As a lifelong beauty editor, someone who has written and read beauty stories in women's magazines for decades and who now writes a lot of beauty messages for companies, I'm tired of reading -- and writing -- that I should be something I can never be -- younger than I am.

I was in my early 30s, working at Allure magazine, when I first heard about the horror of wrinkles. How had I not known these little crimps of nature were the shame of society? Perhaps my Boston background was to blame for my embarrassing wrinkle ignorance. Was New England, the land of Puritans, oblivious to this natural disaster? Or just sensible?

Let me tell you the truth about growing younger instead of aging: It's impossible (no matter what marketers tell you). Keeping my "biological" age a secret makes me feel like I have something to be ashamed of, which I don't.

And why is "anti-aging" an acceptable term? (Never mind skin care, there's even an anti-aging clothing line now -- I can imagine it consists of yoga pants steeped in Omega-3s and resveratrol.) "Anti-aging" feels like anti-living to me, so repressive, like stifling a cough. The quest to be younger has become a social -- even societal -- sport, but we will all fail this competition.

Not only am I 52, I'm happy about it. Maybe I'm not as thin, smooth-skinned, or fearless as I was at 18, but I am more active, twice as engaged in the world, and just as curious. And I wonder, why does everyone assume it's better to be 18 than 30, 41 than 52, 65 than 75? Is it?

The women I talk to, no matter what their ages, just want to be the best they can be -- or better. They want to be as healthy as possible, and they're willing to eat kale for breakfast, lunch and dinner to get there. They are OK enduring what comes naturally with age; other requirements include a willingness to date bald men, the application of a sticky hormone patch, and either living with grey hair or touching up those roots every couple of weeks -- and they have a sense of humor about it. Just because a woman is willing to look better by tucking in her tummy as well as her shirt, doesn't mean she wants to go back in time.
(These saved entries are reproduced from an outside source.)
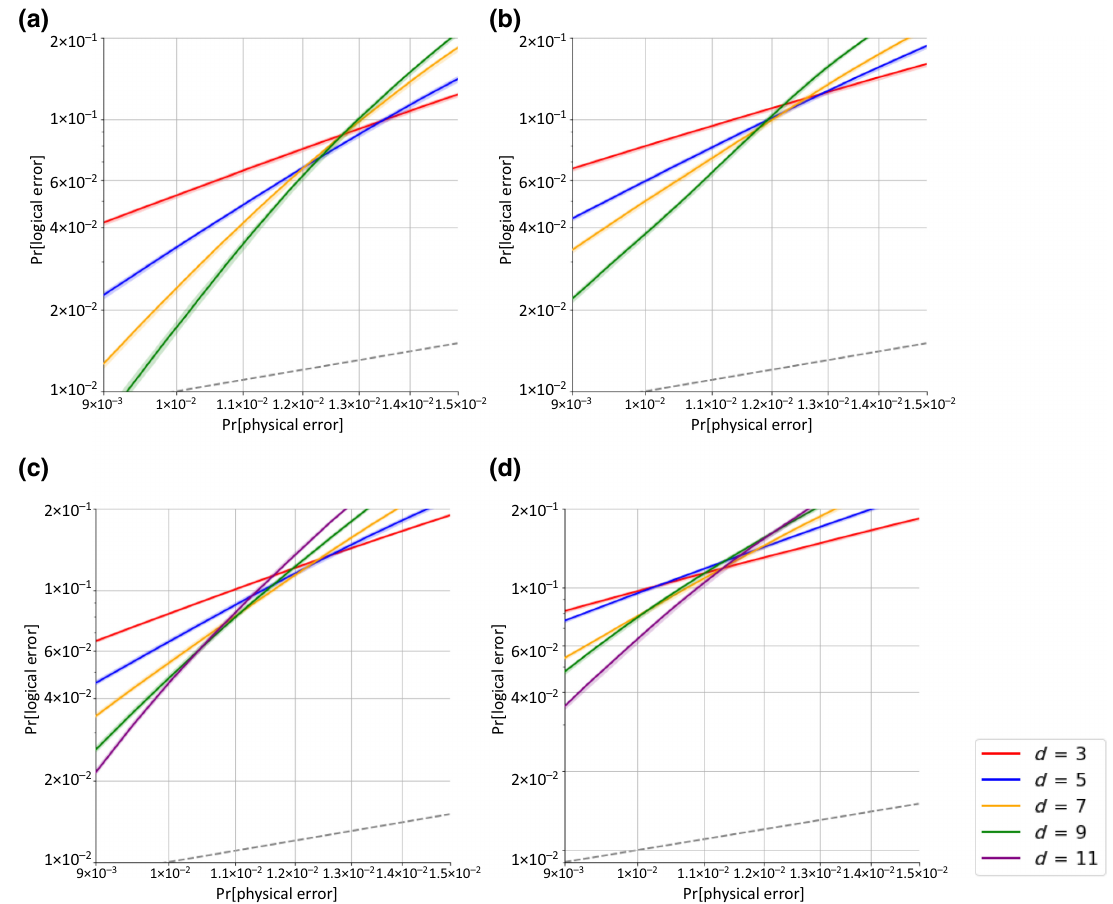
FIG. 7. Logical error rate estimates for the honeycomb and 4.8.8 Floquet codes near threshold: (a) honeycomb torus; (b) honeycomb parallelogram; (c) 4.8.8 torus; (d) 4.8.8 rectangle. In the legend, d is the effective distance of the code. The dashed gray line indicates Pr[logical error] = Pr[physical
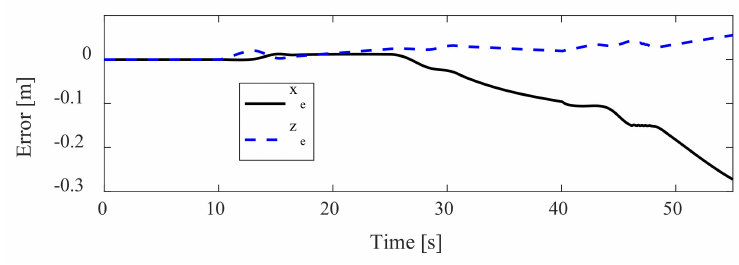
Figure 9. The position error of end effector without vehicle control.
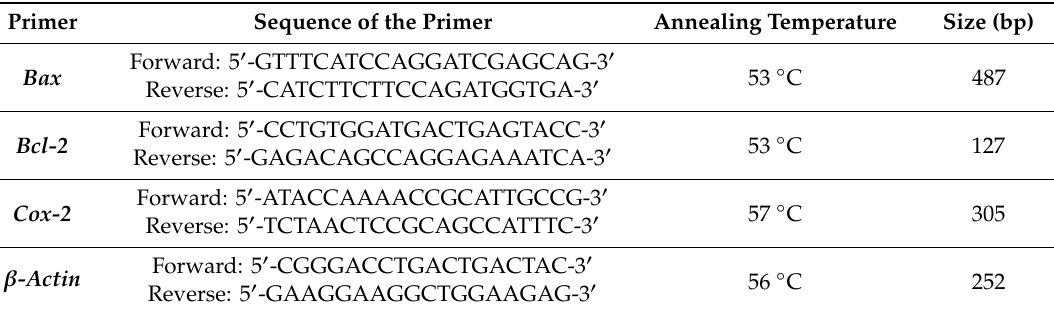
Table 1. Primers used in reverse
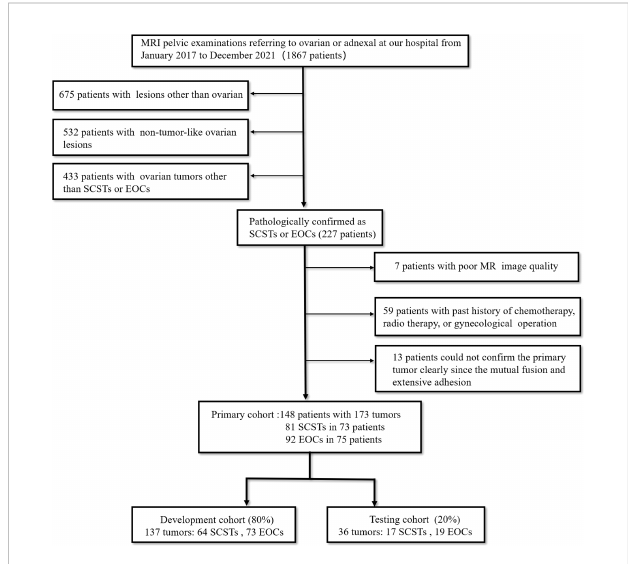
FIGURE 1 Flowchart for the patient selection process in this study.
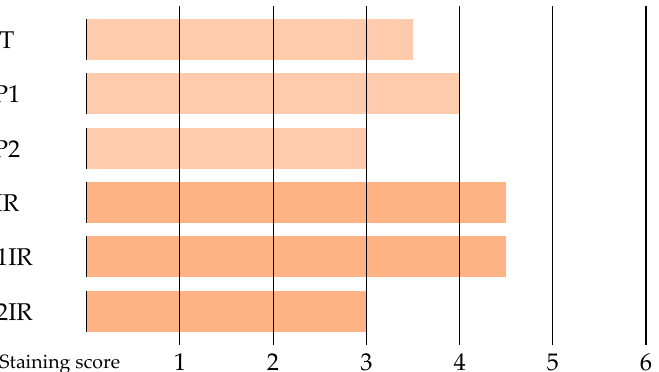
Figure 9. Scoring of the MMP-1 (Matrix Metalloproteinase 1) immunostaining by micro-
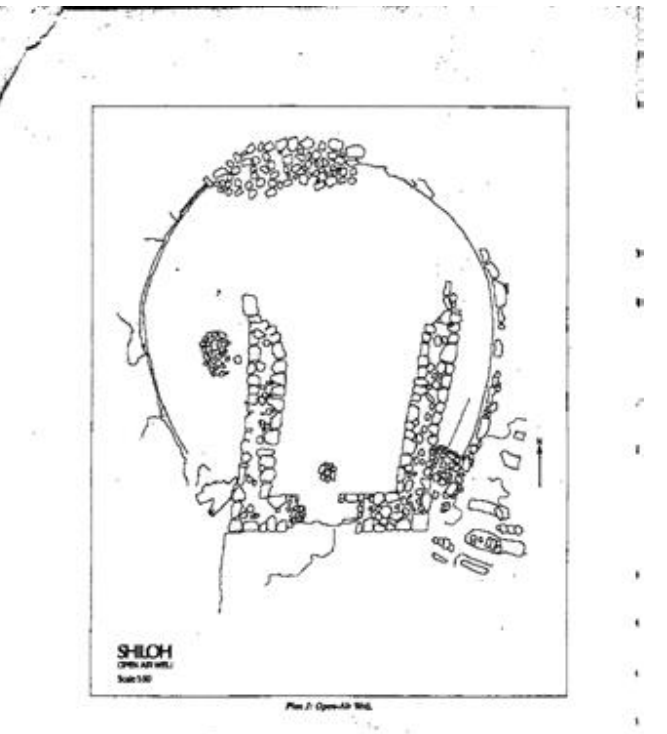
Figure 6. The plan of the open-air Weli, from Andersen 1985, plan J.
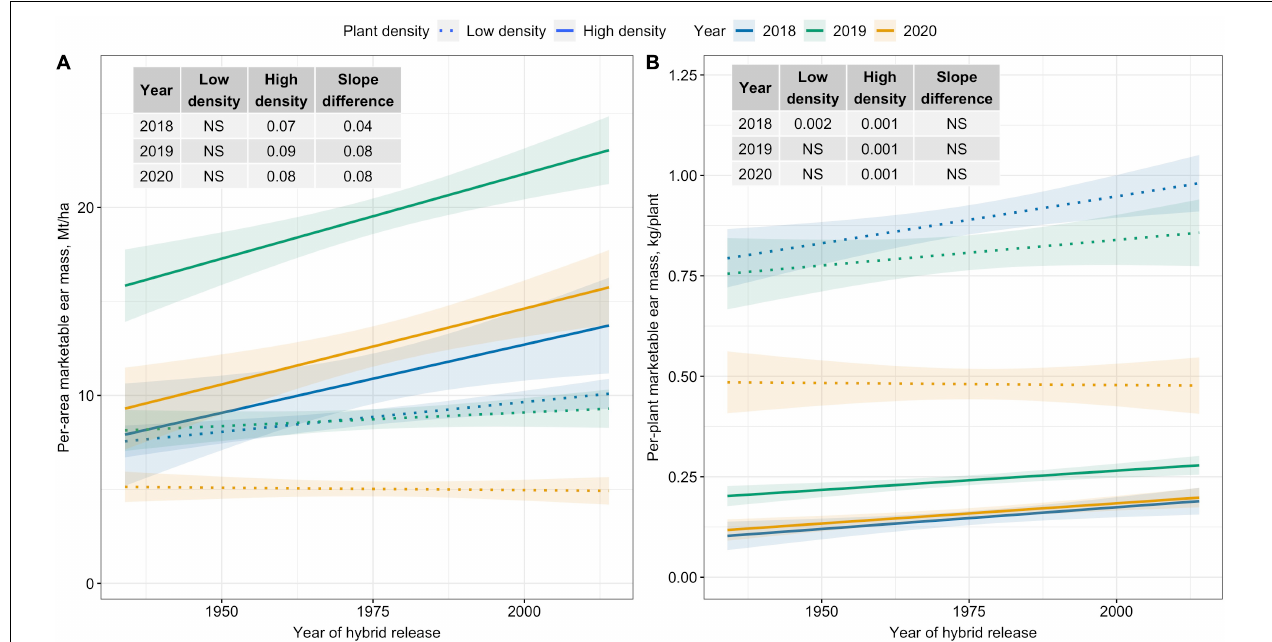
FIGURE 1 | Best fit line for relationship between year of hybrid release and (A) per-area marketable ear mass (Mt/ha), and (B) per-plant marketable ear mass (kg/plant) for two levels of plant density at Urbana, IL in 2018–2020. Ninety-five percent confidence intervals are shown by the shaded regions around the line of best fit. Slope estimates from linear regression analysis for Low plant density (9,900 plants/ha), High plant density (79,000 plants/ha), and difference between two plant densities are shown. Non-significant slope estimates are denoted by NS ( α = 0 . 05).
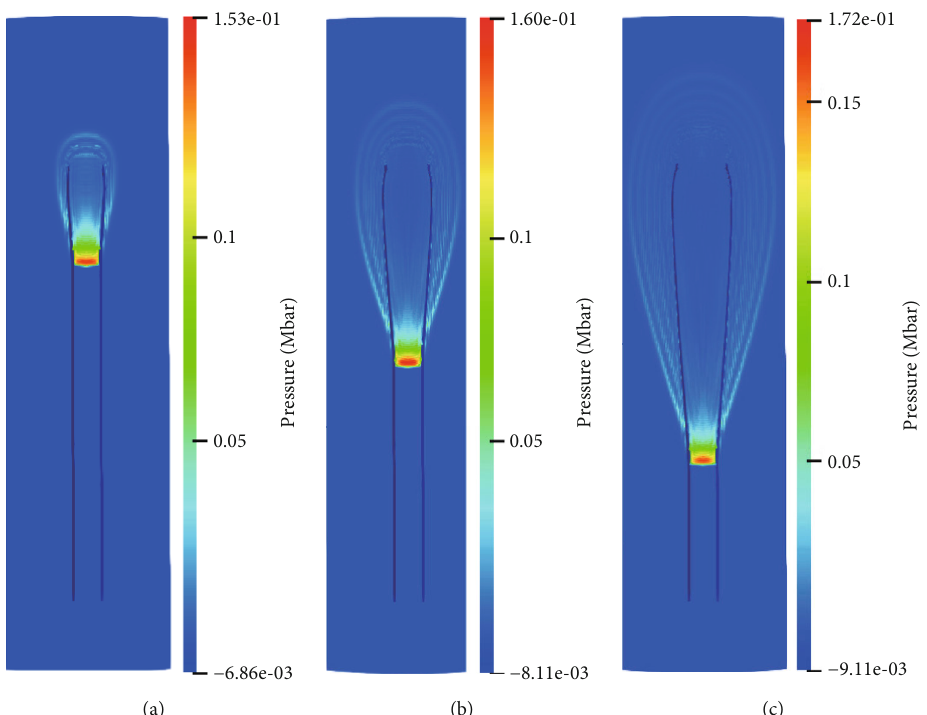
Figure 10: The pressure contour for cylinder test in water medium by CFEMP scheme: (a) t = 10 μ s, (b) t = 20 μ s, and (c) t = 30 μ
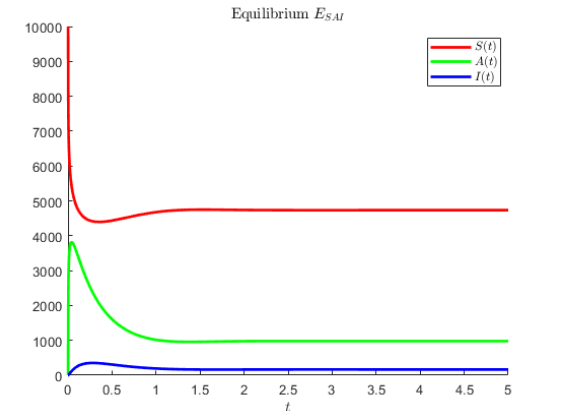
Figure 3. Coexistence equilibrium for model (1) obtained with parameter values (54), (51) and initial conditions (50).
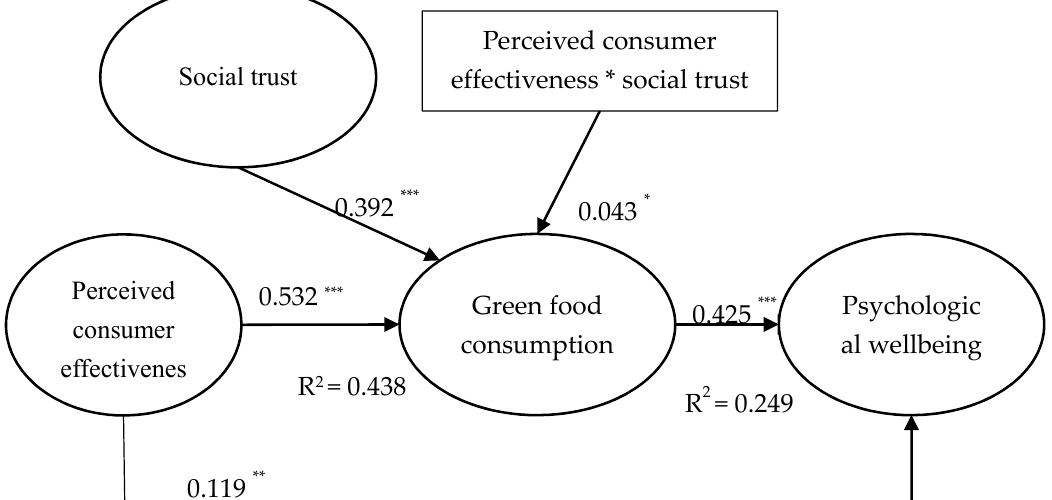
Figure 2. Results of hypothesis testing ( N = 514). * p < 0.05, ** p < 0.01, *** p < 0.001.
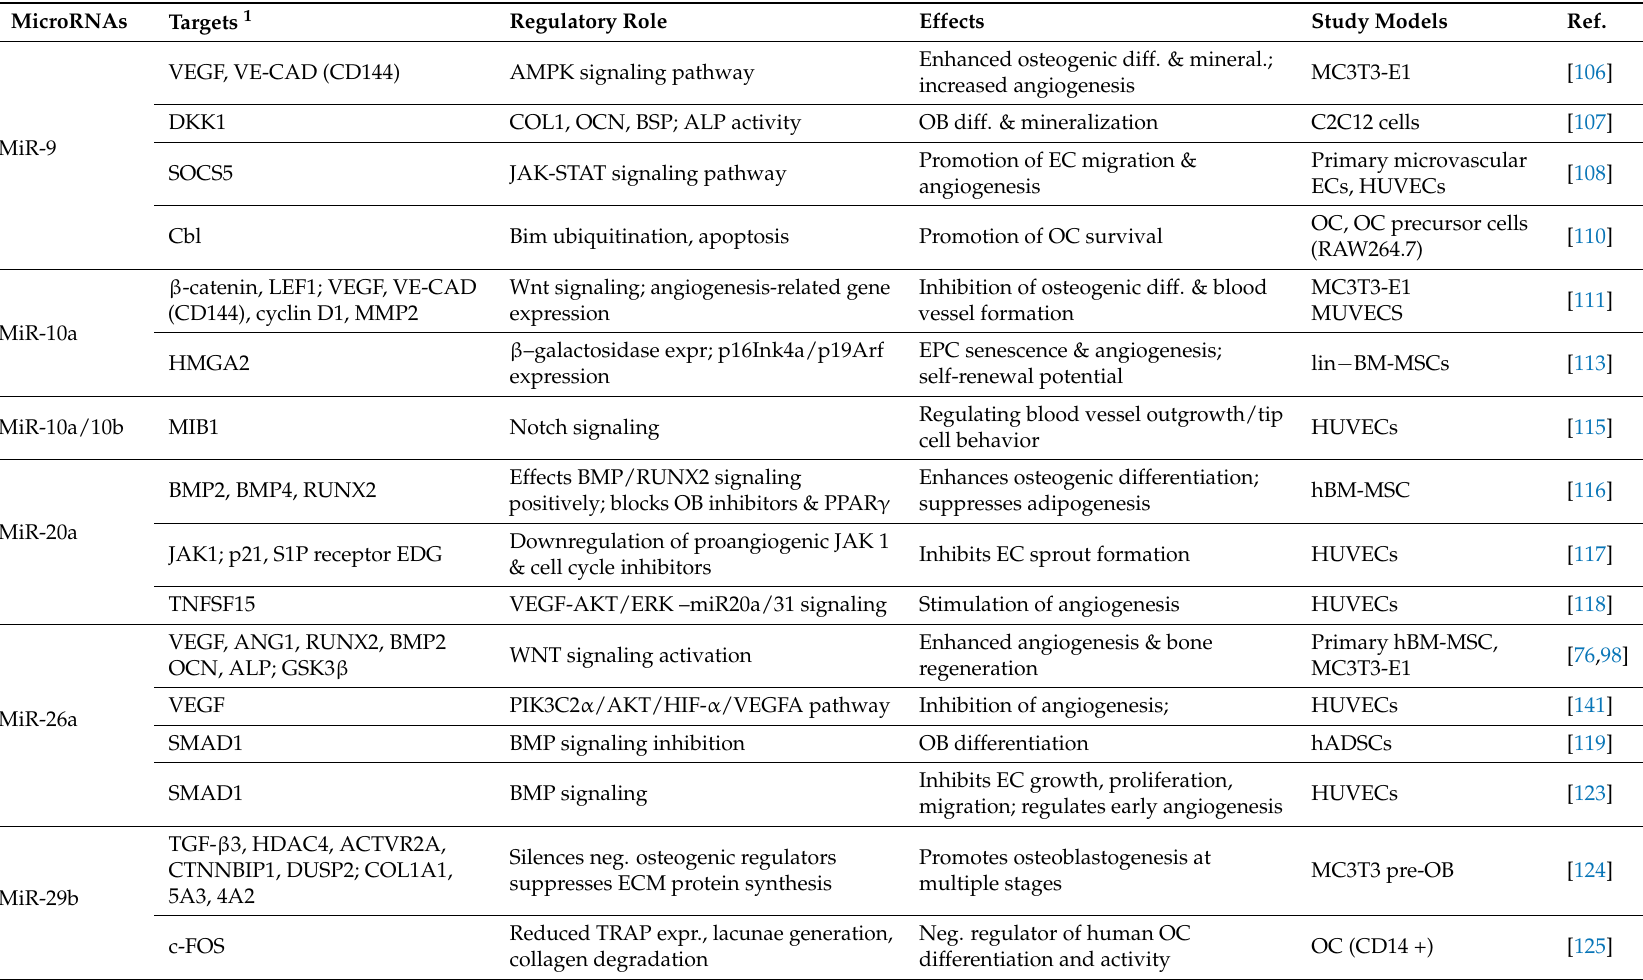
Table 1. Summary of microRNAs with a presumed role in osteogenic-angiogenic coupling paving the way for bone angiogenesis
Sure there are women who starve themselves, wear fake hair and inject their lips in an attempt to look younger. But instead of looking fertile, they look fake -- fooling no one.

Aging isn't so bad. The truth is I have developed a lot of great qualities in the past 30 years, among them: flexibility, a sense of adventure, and the confidence to live outside the norm. Some of you might be thinking that these are attributes we normally associate with youth. Yet I've acquired them by aging. Maybe it's not just beauty that's in the eye of the beholder -- but youth too.

A lot of what I admire most in my friends and myself only comes from being around the block -- a few times. I have an unconventional life, I've developed amazing relationships, I live by the ocean. My friends have happy kids, unexpected families, and they're not mad at their parents anymore. (Neither am I.)

You may be thinking that all this attention on youth is just semantics. Anti-aging advertising isn't telling us to BE younger, it's telling us to LOOK younger. Maybe that's true. But maybe that's worse. Can't we just look gorgeous, inspired... happy? Heidi Klum is turning 40 this year. Think she cares about looking "younger"? Honestly I don't even want to look 20 or 30 again -- much less be it.

I'm hoping marketers are waking up to the fact that our demographics are changing as well as our attitude. Just five years from now, more than 50 percent of our population will be 50 or older. There will be more old people than young people in this country. Will this mark the moment women everywhere stop measuring their happiness and looks in years?

I've been a good anti-aging soldier -- until now, I've had my cellulite scrubbed to bruising, I've lasered and lifted my dermis, endured shots and spin-a-thons, and tried so many skin creams as a beauty editor that I pretty much bid "adios" to my moisture barrier. But none of that made me feel as good as just being in my present life, happy in my own skin, something that paradoxically comes with age.